__Your instructions__:
Reproduce the listing verbatim, starting at its first line and ending at the line that contains "Защита на лични данни", with both of those lines included.

__Exercise data__:
• • •

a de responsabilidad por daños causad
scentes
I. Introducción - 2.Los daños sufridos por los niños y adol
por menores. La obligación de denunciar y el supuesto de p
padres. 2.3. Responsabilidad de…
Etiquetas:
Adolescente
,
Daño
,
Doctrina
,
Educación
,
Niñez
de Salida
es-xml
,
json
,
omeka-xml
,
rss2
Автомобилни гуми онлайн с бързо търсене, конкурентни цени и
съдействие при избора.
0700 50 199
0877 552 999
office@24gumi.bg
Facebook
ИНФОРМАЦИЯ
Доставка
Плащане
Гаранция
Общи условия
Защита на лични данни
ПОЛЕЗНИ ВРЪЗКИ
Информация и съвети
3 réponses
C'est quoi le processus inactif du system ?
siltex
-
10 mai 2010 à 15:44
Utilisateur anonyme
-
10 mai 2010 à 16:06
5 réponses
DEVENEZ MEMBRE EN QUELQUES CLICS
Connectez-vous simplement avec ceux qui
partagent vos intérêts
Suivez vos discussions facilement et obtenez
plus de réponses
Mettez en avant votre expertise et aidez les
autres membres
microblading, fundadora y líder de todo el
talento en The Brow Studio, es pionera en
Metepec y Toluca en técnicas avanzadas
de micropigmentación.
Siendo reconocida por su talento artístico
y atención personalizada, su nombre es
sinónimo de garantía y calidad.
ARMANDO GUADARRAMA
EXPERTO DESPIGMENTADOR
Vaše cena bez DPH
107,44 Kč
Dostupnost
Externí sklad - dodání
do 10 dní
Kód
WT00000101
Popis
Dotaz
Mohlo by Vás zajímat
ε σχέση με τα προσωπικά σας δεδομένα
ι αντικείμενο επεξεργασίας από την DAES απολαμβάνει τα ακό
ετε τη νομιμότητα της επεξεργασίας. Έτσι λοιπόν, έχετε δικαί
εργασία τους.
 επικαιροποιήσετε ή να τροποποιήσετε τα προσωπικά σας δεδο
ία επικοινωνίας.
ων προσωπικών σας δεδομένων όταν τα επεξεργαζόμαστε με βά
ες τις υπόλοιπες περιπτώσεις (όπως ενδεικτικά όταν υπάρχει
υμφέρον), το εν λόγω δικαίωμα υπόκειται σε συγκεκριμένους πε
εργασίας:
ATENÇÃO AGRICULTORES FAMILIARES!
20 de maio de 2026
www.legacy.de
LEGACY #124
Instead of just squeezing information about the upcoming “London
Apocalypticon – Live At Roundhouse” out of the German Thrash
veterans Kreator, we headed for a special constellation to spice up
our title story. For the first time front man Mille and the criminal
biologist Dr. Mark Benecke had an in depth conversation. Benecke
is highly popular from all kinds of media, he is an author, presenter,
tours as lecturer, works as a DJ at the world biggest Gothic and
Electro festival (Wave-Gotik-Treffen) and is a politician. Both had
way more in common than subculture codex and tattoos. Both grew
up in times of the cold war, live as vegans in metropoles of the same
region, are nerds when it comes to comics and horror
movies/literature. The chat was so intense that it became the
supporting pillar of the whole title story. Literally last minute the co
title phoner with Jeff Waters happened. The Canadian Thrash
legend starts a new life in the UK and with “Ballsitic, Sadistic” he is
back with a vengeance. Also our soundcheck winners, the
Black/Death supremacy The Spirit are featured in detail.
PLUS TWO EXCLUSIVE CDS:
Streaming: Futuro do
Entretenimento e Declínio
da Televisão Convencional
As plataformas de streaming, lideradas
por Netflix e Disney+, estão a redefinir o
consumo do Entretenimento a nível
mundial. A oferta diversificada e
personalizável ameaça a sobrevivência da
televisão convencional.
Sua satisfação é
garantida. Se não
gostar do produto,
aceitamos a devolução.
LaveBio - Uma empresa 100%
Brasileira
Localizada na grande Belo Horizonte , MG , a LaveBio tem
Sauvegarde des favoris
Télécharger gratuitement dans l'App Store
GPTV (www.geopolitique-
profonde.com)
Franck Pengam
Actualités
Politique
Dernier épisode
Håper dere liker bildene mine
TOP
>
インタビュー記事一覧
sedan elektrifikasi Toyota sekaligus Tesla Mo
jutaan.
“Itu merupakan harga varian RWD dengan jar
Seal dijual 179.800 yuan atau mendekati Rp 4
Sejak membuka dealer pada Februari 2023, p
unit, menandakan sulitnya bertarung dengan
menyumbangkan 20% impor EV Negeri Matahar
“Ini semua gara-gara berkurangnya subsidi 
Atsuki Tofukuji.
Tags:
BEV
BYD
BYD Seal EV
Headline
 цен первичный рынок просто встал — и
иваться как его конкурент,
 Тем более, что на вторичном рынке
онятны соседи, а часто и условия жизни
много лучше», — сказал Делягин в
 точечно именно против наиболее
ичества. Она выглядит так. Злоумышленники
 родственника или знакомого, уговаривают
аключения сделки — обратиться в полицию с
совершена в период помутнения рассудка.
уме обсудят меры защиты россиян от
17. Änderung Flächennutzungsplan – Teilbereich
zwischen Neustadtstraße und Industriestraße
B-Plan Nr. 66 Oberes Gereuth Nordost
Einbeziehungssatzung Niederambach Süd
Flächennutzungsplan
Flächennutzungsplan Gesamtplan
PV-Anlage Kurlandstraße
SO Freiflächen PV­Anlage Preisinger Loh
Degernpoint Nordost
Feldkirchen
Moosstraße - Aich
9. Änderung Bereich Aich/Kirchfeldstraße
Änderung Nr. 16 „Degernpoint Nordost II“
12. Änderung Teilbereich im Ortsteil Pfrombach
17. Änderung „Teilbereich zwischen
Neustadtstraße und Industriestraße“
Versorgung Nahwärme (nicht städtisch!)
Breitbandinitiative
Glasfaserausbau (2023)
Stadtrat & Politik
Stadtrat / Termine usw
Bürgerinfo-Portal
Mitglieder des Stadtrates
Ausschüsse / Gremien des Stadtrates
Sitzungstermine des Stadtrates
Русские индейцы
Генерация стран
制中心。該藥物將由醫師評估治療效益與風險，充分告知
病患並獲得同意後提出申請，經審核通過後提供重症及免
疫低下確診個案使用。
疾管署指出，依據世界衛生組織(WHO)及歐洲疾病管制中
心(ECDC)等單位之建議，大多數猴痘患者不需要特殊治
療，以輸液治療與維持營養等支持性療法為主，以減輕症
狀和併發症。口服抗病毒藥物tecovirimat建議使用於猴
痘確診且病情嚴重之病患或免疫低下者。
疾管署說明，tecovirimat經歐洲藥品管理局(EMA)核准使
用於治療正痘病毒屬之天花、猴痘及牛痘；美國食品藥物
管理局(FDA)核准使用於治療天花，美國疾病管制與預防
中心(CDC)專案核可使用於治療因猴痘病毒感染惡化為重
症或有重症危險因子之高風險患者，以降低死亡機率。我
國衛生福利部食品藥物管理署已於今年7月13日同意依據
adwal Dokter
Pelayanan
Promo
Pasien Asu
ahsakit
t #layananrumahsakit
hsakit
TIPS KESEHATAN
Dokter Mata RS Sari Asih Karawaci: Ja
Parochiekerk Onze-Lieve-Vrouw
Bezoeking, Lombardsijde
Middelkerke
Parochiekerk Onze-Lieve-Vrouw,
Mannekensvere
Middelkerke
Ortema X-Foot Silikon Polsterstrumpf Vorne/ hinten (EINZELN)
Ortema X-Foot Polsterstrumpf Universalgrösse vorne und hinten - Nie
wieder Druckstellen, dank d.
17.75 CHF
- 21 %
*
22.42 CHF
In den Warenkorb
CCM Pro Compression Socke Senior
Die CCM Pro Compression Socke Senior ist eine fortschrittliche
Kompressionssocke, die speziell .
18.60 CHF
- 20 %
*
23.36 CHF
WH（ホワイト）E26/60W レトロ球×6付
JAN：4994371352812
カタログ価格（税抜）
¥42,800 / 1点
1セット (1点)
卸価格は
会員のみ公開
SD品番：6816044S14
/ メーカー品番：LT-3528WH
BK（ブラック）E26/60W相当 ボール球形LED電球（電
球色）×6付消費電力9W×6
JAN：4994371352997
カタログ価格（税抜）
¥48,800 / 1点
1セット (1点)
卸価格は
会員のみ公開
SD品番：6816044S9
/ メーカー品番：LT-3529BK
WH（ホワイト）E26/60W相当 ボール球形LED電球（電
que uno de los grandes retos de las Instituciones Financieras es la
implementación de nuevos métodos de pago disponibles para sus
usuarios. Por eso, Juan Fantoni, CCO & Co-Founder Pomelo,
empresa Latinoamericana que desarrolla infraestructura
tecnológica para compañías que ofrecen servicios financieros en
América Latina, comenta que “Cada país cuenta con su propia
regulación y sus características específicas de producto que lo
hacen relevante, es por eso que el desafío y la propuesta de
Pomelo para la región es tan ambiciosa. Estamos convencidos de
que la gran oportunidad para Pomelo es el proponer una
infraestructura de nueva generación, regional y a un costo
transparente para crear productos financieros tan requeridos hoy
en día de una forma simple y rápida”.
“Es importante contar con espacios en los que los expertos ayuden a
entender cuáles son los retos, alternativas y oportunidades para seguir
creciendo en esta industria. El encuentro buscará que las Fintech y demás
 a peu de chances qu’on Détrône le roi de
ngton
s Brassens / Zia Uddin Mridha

• • •

__Answer to this exercise__:
a de responsabilidad por daños causad
scentes
I. Introducción - 2.Los daños sufridos por los niños y adol
por menores. La obligación de denunciar y el supuesto de p
padres. 2.3. Responsabilidad de…
Etiquetas:
Adolescente
,
Daño
,
Doctrina
,
Educación
,
Niñez
de Salida
es-xml
,
json
,
omeka-xml
,
rss2
Автомобилни гуми онлайн с бързо търсене, конкурентни цени и
съдействие при избора.
0700 50 199
0877 552 999
office@24gumi.bg
Facebook
ИНФОРМАЦИЯ
Доставка
Плащане
Гаранция
Общи условия
Защита на лични данни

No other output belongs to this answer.